-----Original Message----- From: Jeff Chan [mailto:jeffc@surbl.org] Sent: Monday, November 22, 2004 8:41 PM To: SURBL Discussion list Subject: Re: [SURBL-Discuss] general questions.....
On Monday, November 22, 2004, 5:25:14 PM, Justin Mason wrote:
Important to note that SURBL *can* increase its efficiency,
by changing
its methods -- ie. adding more data sources, modifying the moderation model, etc. can increase efficiency.
I like to think so too, but one of Terry's hypotheses is that detecting spam in the remaining variance (the ~15% currently undetected) may require some "third dimension of spam" and that about half of that variance may be truly "noise" and therefore inherently undetectable (paraphrasing him from off-list discussions). But he doesn't have data to support that claim yet, just empirical observations across different classification systems.
It's good to hear that Henry Stern is getting a PhD for his work in this area, since it can be worthy of that honor.

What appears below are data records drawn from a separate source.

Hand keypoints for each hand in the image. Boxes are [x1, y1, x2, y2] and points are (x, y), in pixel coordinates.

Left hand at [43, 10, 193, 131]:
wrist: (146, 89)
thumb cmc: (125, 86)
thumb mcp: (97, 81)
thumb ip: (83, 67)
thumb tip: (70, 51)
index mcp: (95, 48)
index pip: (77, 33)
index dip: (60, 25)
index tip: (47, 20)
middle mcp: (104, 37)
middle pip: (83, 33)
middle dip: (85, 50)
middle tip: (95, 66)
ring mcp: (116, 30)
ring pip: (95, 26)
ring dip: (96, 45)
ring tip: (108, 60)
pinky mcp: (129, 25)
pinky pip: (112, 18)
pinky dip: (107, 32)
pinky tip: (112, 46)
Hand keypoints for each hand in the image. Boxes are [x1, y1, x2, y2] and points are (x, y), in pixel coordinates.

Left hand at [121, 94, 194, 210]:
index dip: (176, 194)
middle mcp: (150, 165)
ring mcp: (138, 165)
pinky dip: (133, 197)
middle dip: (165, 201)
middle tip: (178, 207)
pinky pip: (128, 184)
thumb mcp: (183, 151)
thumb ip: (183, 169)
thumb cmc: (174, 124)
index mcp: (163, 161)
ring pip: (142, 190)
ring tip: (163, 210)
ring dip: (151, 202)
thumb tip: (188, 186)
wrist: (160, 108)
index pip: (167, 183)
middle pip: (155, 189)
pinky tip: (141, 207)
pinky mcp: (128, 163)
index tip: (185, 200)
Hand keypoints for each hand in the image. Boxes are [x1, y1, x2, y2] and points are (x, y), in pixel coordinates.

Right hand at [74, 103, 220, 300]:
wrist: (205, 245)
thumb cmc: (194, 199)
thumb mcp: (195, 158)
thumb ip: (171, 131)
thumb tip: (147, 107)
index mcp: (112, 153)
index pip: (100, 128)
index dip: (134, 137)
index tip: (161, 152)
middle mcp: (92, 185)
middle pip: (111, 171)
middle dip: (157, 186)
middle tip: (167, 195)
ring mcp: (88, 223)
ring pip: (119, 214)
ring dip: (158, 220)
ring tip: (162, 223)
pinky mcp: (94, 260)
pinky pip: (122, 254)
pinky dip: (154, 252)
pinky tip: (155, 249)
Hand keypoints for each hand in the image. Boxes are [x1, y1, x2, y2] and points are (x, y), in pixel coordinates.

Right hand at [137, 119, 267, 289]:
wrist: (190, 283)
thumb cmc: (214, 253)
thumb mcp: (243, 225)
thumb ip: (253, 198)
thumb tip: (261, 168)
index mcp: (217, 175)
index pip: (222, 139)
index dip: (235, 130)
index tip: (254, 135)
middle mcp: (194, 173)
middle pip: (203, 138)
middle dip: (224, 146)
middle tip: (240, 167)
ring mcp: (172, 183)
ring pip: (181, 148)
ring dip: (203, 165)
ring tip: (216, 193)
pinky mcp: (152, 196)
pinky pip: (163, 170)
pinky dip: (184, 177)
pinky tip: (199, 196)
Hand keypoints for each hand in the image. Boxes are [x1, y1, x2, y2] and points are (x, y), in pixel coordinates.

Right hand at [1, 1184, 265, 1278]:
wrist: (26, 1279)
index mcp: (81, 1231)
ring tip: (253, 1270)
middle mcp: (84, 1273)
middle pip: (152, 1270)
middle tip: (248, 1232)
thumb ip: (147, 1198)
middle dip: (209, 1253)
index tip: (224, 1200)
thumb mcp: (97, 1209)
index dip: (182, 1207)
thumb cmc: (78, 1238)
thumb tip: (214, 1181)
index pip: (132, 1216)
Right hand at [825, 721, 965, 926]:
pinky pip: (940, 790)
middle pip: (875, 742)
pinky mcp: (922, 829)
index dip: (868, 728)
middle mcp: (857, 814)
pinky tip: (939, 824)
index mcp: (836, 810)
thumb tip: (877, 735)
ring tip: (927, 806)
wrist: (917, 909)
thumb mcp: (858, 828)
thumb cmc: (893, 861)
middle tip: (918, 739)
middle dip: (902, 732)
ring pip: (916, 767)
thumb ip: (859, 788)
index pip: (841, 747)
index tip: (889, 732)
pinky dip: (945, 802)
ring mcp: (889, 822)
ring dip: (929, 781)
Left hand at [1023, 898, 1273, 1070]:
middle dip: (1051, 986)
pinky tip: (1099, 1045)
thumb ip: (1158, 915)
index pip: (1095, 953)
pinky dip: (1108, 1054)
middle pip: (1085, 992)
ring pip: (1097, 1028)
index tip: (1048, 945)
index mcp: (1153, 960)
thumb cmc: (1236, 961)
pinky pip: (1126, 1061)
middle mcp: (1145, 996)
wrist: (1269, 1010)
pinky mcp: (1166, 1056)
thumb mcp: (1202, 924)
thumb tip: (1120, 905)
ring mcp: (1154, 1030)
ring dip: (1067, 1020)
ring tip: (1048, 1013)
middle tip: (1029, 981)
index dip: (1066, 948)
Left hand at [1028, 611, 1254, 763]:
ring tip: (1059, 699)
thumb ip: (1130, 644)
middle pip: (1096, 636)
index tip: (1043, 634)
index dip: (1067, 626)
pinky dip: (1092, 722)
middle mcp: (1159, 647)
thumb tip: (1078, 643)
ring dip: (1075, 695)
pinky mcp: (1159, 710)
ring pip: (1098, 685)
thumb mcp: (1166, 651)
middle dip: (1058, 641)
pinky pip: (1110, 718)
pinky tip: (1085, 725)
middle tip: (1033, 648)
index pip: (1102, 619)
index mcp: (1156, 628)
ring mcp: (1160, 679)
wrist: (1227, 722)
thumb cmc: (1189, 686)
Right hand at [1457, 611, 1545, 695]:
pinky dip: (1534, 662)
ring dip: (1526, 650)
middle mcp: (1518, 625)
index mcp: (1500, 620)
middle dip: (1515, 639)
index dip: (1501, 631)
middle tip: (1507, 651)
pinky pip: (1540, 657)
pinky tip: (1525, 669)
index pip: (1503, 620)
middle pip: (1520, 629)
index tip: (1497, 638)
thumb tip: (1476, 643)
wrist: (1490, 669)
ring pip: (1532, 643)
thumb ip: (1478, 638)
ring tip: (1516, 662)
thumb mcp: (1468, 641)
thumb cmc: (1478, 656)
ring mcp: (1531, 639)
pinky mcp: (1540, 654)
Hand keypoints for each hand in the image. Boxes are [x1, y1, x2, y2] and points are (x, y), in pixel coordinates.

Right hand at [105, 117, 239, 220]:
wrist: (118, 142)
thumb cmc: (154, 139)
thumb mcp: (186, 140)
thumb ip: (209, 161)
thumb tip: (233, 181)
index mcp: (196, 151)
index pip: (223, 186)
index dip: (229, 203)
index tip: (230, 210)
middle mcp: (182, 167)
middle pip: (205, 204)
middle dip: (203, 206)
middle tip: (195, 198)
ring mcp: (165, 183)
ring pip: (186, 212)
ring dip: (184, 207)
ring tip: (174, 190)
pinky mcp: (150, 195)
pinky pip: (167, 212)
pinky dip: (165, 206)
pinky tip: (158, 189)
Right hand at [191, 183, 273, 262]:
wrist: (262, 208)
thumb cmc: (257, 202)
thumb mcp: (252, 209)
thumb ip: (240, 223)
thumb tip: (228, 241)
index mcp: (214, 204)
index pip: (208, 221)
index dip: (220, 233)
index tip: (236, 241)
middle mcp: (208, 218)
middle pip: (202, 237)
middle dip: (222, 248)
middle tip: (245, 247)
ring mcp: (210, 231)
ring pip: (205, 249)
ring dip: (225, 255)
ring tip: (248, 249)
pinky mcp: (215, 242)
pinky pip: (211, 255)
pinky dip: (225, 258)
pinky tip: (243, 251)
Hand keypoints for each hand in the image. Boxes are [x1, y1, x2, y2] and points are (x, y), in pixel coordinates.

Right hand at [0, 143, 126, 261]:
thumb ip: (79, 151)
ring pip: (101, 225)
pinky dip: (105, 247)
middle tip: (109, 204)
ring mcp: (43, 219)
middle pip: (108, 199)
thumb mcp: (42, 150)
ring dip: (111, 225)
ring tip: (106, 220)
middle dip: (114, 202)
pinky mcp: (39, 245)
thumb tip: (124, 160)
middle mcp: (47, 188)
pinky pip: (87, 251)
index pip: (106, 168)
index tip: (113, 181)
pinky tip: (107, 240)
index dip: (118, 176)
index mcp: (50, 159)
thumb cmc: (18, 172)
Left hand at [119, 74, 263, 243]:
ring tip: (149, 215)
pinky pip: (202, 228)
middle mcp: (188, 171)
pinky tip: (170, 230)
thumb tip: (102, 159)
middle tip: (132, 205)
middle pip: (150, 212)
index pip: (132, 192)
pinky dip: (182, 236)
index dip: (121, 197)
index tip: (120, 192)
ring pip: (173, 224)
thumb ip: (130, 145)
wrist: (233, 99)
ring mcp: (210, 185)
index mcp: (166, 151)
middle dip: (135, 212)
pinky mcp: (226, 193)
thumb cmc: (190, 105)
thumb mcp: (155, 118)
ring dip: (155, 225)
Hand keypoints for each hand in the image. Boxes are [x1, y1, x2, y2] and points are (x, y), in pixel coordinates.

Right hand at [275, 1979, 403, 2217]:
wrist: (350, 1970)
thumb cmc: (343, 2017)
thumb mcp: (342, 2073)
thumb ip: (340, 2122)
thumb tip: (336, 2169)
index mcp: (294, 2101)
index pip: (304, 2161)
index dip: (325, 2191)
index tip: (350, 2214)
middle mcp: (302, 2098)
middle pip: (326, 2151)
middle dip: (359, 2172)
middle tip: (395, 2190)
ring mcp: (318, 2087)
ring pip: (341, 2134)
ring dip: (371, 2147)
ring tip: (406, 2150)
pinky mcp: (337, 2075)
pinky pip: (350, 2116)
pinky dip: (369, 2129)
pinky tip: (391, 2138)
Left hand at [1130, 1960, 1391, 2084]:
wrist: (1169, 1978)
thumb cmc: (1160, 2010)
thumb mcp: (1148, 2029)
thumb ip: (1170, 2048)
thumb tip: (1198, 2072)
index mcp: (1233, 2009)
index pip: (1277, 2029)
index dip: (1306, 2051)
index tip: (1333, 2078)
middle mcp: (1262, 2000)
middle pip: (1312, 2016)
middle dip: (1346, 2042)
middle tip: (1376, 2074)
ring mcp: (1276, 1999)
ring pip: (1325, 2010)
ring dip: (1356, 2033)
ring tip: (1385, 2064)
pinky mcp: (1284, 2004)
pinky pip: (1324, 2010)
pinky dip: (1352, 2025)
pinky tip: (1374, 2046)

It's not a particularly easy problem.
Jeff C.
Wow that was a good email. It makes me think about things from a higher level then the trenches. The whole thing has to be thought of in sections. If we are thinking of JUST SURBL, then I agree that to get this 15% remaining requires more manpower thrown at the overall project. I say overall, because there are other antispam projects that support SURBL that would also be MUCH better with more help.
Looking at it from another view, the 15% IS caught! THe bigger picture is antispam. You throw DNSRBL, SURBL, BAYES, SARE, and SA at the problem, and classification jumps an order of magnitude that you wanted. Which for most end users can be 99.99%. Differences being tastes in the definition of the classification. Which is a human trait that can't be removed.
But I believe there is still a huge leap SURBL can make in classification. With an increase in data mining, research, and a little more help from major ISPs and registrars.
Thanks for that informative email Jeff!! You saved me a google ;)
--Chris